Yahoo has a new CEO coming on board. Marisa Mayer, currently a senior executive at Google, has been picked as the fifth CEO of the troubled Internet portal company in five years. Almost simultaneous with the announcement of her selection, word came out that she was pregnant. The prospective CEO has declared her intention to be in the office right up until her due date, and continue working remotely during the few weeks she will be off after her delivery.
Reaction to Ms Mayer news has been mixed. Some commentators are jubilant over the prospect that such a high profile executive will show that women can fill the highest positions and still have children. Others have expressed concern the Ms. Mayer will raise the expectation that every woman should take minimal leave, and come right back to work. Still others have raised the point that her resources dwarf those of the average working woman, making any comparison moot. As a wealthy woman (employee #20 at Google), she can not only afford a live-in nanny, she could bring in her own wet nurse if she so chose.
Now, maybe she can skip right over the normal fuss and bother associated with bringing a new human into the world. She might be just that good. Yahoo’s Board of Directors clearly thought so. But one of the things I’ve observed about having children, particularly for the first time, is that it is an unpredictable process. Maybe she’ll be able to do a videoconference in the delivery room, and send emails between pushes. Maybe there will be no postpartum depression, and the child will be perfectly healthy. And maybe not.
Yahoo is a company in crisis. They are losing market share in the Internet search market, their stock price is in the tank, and they’ve had five years of failed strategic shifts and management turnover. A corporate turnaround like Yahoo’s is one of the riskiest business propositions around, and now the Board of Directors have added a whole new level of risk to the equation.

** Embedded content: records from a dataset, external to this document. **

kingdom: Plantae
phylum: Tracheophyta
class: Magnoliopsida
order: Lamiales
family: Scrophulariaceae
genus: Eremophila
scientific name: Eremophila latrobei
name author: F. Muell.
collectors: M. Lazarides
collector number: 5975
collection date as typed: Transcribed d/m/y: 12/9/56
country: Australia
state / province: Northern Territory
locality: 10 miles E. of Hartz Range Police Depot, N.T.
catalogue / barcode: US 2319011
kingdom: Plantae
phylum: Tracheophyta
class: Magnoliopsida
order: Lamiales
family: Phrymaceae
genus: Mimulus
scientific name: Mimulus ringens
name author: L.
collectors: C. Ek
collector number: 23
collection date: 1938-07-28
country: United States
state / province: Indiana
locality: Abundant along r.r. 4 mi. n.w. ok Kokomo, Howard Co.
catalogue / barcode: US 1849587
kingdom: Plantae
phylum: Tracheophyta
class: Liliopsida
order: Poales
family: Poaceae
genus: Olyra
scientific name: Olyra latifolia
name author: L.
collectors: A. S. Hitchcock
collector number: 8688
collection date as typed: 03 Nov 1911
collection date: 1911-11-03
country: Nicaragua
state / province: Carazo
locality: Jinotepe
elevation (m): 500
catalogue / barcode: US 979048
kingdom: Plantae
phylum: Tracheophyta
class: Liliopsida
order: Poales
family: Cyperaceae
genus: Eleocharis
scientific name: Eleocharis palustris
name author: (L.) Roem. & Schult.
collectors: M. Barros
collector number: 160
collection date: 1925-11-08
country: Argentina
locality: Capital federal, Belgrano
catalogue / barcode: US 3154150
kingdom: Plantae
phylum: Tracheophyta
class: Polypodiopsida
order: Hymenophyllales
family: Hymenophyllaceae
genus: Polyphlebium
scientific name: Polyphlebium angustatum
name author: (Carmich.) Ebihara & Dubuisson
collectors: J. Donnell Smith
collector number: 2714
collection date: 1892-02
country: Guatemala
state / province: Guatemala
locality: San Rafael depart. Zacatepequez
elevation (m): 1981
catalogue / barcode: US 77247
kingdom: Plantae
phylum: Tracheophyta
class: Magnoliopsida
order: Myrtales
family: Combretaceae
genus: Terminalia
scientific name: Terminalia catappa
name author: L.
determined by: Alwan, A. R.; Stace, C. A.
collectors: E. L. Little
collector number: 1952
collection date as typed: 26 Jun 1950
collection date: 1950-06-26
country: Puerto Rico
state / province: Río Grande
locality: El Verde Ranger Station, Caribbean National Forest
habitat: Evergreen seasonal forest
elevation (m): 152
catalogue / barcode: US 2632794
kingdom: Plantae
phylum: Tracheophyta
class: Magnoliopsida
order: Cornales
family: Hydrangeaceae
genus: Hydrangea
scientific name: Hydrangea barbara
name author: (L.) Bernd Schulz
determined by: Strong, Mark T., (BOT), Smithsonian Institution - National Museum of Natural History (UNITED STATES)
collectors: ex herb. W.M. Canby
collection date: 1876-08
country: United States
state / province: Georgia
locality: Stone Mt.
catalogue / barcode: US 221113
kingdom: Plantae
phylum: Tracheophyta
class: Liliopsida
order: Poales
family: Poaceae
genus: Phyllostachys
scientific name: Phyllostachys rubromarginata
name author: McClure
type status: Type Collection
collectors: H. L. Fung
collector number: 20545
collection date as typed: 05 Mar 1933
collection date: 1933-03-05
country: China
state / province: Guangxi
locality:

Any candidate could have health problems arise after being hired. Nothing is certain in this world. But pregnancy is known to be a significant risk, and the Board appears to have ignored it, based on the statements of a woman who doesn’t know what she is talking about, because she has never gone through childbirth before.
Based on her track record, I sure wouldn’t bet against Ms. Mayer. But I wouldn’t bet on her either. Yahoo looks like a really dicey proposition to me. I am going to hold off on buying Yahoo stock.
Yeah, like I’ve got money lying around to buy stock with.